Lex (Saabeah Theos) takes her new boyfriend Dru (Hainsley Lloyd Bennett) to meet her brother Leo (Julian Mack), whom she hasn’t seen in a long time. A genius programmer, Leo is a recluse with a borderline alcohol addiction and an aversion to meeting strangers. Upon arriving at his flat, Lex and Dru discover that Leo has been working on a computer virus called DAISY. Dru soon becomes tired of being sidelined as Lex and Leo reconnect, but when he tries to leave DAISY locks them all inside the flat forcing them to work together to try and figure out a way to escape.
CTRL is part of Arrow Video FrightFest 2018’s First Blood strand, which showcases first-time feature film directors. Written and directed by Harry Lindley, and based on a story by Lindley and his lead star Julian Mack (who also is a producer on the film), CTRL is an ambitious debut effort that is full of ideas and features three very captivating performances. What the film does very well is gently tease you into the set-up. It becomes clear to Dru that he perhaps doesn’t know his new girlfriend all that well and it’s revealed early on that Lex and Dru aren’t biological siblings, something that comes as a surprise to Dru.
The tension quickly rises as Dru and Leo fail to find common ground. Dru is seemingly frustrated by the situation he’s been thrown into while Leo is too distracted with DAISY and catching up with Lex to pay him any attention. Once the trio realises that they can’t get out of the flat, and it’s unlikely anyone will be coming to help them, the situation goes from bad to worse as the true power of DAISY is unveiled.

Collected data
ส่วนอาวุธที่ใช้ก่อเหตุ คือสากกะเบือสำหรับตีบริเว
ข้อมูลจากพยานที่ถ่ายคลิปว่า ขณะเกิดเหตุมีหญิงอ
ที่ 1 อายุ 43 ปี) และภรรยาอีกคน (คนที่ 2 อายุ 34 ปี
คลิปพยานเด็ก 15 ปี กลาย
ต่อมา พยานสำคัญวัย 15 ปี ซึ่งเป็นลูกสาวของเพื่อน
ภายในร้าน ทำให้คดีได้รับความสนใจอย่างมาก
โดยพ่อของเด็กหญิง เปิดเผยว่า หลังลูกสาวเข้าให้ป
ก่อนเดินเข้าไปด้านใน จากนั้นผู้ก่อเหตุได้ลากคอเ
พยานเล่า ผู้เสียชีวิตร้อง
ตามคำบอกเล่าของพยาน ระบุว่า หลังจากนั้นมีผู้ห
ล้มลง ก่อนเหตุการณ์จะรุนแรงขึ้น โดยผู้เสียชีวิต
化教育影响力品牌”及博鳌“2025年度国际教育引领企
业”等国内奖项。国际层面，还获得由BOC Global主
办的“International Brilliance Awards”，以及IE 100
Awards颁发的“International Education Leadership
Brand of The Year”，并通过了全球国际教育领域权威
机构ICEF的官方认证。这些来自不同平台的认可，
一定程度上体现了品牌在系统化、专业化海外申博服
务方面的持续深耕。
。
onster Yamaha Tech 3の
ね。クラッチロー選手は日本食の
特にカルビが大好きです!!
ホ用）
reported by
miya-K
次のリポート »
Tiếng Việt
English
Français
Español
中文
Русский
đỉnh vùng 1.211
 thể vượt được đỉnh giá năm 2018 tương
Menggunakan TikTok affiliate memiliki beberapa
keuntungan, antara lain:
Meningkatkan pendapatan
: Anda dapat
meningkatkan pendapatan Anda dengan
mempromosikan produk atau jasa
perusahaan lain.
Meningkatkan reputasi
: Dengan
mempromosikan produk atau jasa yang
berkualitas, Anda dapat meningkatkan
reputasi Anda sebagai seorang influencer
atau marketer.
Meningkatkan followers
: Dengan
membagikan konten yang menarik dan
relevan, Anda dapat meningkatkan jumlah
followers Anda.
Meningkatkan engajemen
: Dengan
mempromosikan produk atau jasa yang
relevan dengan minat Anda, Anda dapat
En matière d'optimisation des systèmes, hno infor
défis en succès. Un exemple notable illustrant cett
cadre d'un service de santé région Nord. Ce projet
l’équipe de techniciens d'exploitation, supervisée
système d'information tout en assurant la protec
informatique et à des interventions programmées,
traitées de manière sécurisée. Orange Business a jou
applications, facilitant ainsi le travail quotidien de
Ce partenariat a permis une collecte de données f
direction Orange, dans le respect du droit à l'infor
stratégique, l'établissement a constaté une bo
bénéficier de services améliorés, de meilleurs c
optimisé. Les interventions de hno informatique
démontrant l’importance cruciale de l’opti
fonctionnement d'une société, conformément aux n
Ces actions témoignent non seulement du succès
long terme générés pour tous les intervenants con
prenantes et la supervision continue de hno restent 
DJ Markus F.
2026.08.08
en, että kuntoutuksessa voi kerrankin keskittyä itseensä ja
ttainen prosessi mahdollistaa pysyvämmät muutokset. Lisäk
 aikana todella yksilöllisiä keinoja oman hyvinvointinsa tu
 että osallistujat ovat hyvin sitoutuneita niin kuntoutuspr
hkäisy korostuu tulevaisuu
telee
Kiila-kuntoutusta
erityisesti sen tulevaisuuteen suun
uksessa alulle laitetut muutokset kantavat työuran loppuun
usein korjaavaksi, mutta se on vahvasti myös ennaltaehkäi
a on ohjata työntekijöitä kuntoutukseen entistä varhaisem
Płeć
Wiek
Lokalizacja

== Your tasks ==
[A] In the CTRL review, which strand of Arrow Video FrightFest 2018 is the film part of?
[B] Reproduce word for word everything in the CTRL review from "CTRL is part" down to "surprise to Dru.".

== Answers per task ==
[A] The First Blood strand

[B]
CTRL is part of Arrow Video FrightFest 2018’s First Blood strand, which showcases first-time feature film directors. Written and directed by Harry Lindley, and based on a story by Lindley and his lead star Julian Mack (who also is a producer on the film), CTRL is an ambitious debut effort that is full of ideas and features three very captivating performances. What the film does very well is gently tease you into the set-up. It becomes clear to Dru that he perhaps doesn’t know his new girlfriend all that well and it’s revealed early on that Lex and Dru aren’t biological siblings, something that comes as a surprise to Dru.